This book provides a comprehensive introduction to advanced drug delivery and targeting, covering their principles, current applications, and potential future developments. This edition has been updated to reflect significant trends and cutting-edge advances that have occurred since the first edition was published. All the original chapters have been retained, but the material therein has been updated. Eight new chapters have been added that deal with entirely new technologies and approaches.
- Offers a comprehensive introduction to the fundamental concepts and underlying scientific principles of drug delivery and targeting
- Presents an in-depth analysis of the opportunities and obstacles afforded by the application of nanotechnologies for drug delivery and targeting
- Includes a revised and expanded section on the major epithelial routes of drug delivery currently under investigation
- Describes the most recent, emerging, and innovative technologies of drug delivery
- Provides real-life examples of the clinical translation of drug delivery technologies through the use of case studies
- Discusses the pertinent regulatory hurdles and safety issues of drug delivery and targeting systems—crucial considerations in order to achieve licensing approval for these new technologies
Table of Contents
Fundamental Issues. Introduction to Drug Delivery and Targeting Systems. Controlled Drug Release: history and future directions. Pharmacokinetics and Biopharmaceutics. Improving the water-solubility of poorly soluble drugs. An overview of epithelial barriers. Parenteral Routes of Drug Delivery and Targeting. Nanoparticles for targeted drug delivery. Challenges and obstacles to targeted drug delivery. Depot formulations. Non-Parenteral Routes of Drug Delivery and Targeting. Oral drug delivery: targeting in the GI tract. Buccal and sublingual drug delivery. Transdermal drug delivery. Nasal drug delivery. Pulmonary drug delivery. Vaginal drug delivery. Ophthalmic drug delivery. Emerging Technologies. Stimuli-sensitive drug delivery systems. Drug delivery to the CNS. Gene delivery systems. Vaccine delivery. Theranostic nanoagents. Nanotechnology in tissue engineering and regenerative medicine. Other Issues. Rational drug discovery, design and development. Regulatory & Safety Concerns. Marketing Perspectives.

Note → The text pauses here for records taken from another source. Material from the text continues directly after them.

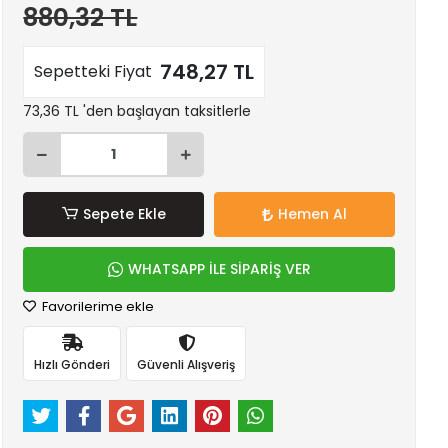
880,32 TL
748,27 TL
Sepetteki Fiyat
73,36 TL 'den başlayan taksitlerle
Sepete Ekle
Hemen Al
WHATSAPP İLE SİPARİŞ VER
Favorilerime ekle
Hızlı Gönderi
Güvenli Alışveriş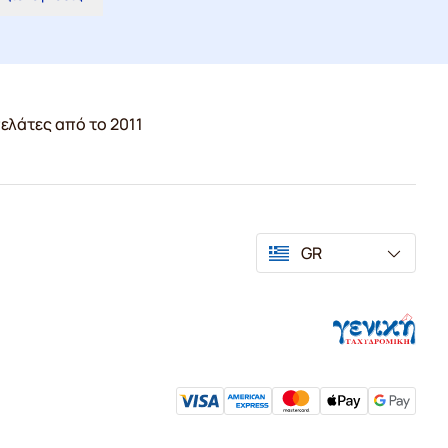
ελάτες από το 2011
GR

Anya M. Hillery earned her BSc (Pharmacy) from Trinity College Dublin, Ireland, in 1990 and her PhD in pharmaceutics at the School of Pharmacy, Brunswick Square, University College London, UK. She continued her post-doctoral studies at the Square, then in 1995 took up a lectureship position in Pharmaceutical Sciences at the Department of Pharmacy, University of Brighton, UK. This was followed by a move in 1999 to Saint Louis University - Madrid Campus, Spain, where she currently lectures in the division of Health Sciences. She has previously served as Director of the Department of Science & Engineering, and Vice Dean, of SLU-Madrid.

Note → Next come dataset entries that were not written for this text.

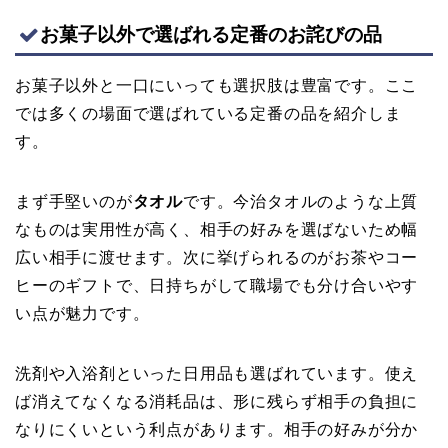
お菓子以外で選ばれる定番のお詫びの品
お菓子以外と一口にいっても選択肢は豊富です。ここ
では多くの場面で選ばれている定番の品を紹介しま
す。
まず手堅いのが
タオル
です。今治タオルのような上質
なものは実用性が高く、相手の好みを選ばないため幅
広い相手に渡せます。次に挙げられるのがお茶やコー
ヒーのギフトで、日持ちがして職場でも分け合いやす
い点が魅力です。
洗剤や入浴剤といった日用品も選ばれています。使え
ば消えてなくなる消耗品は、形に残らず相手の負担に
なりにくいという利点があります。相手の好みが分か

Kinam Park earned his PhD in pharmaceutics from the University of Wisconsin in 1983. After postdoctoral training in the Department of Chemical Engineering at the same university, he joined the faculty of the College of Pharmacy, Purdue University, in 1986 and was promoted to full Professor of Pharmaceutics in 1994. Since 1998, he has held a joint appointment in the Department of Biomedical Engineering and became Showalter Distinguished Professor of Biomedical Engineering in 2006. His research focuses on oral delivery, drug-device combination products, and microparticle delivery systems. He is the founder of Akina, Inc., specializing in polymers for drug delivery. He is currently the editor-in-chief of the Journal of Controlled Release.